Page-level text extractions
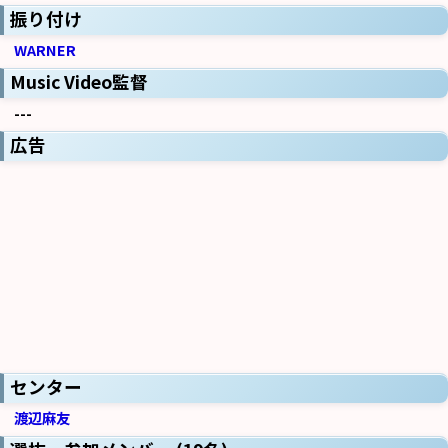
振り付け
WARNER
Music Video監督
---
広告
センター
渡辺麻友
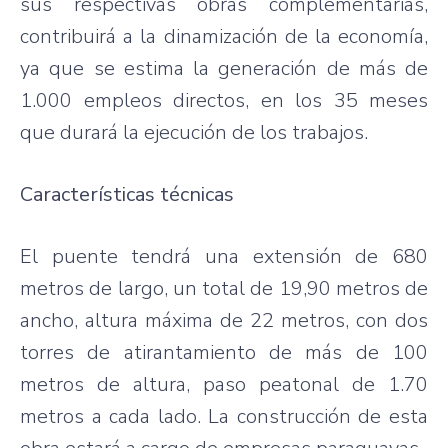
sus respectivas obras complementarias,
contribuirá a la dinamización de la economía,
ya que se estima la generación de más de
1.000 empleos directos, en los 35 meses
que durará la ejecución de los trabajos.
Características técnicas
El puente tendrá una extensión de 680
metros de largo, un total de 19,90 metros de
ancho, altura máxima de 22 metros, con dos
torres de atirantamiento de más de 100
metros de altura, paso peatonal de 1.70
metros a cada lado. La construcción de esta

What is expected: Convert the text lines in all of the rows into a JSON list of strings, with one string per line and blank lines skipped. Leave out the picture markers.

Exercise solution:
[
  "振り付け",
  "WARNER",
  "Music Video監督",
  "---",
  "広告",
  "センター",
  "渡辺麻友",
  "sus respectivas obras complementarias,",
  "contribuirá a la dinamización de la economía,",
  "ya que se estima la generación de más de",
  "1.000 empleos directos, en los 35 meses",
  "que durará la ejecución de los trabajos.",
  "Características técnicas",
  "El puente tendrá una extensión de 680",
  "metros de largo, un total de 19,90 metros de",
  "ancho, altura máxima de 22 metros, con dos",
  "torres de atirantamiento de más de 100",
  "metros de altura, paso peatonal de 1.70",
  "metros a cada lado. La construcción de esta"
]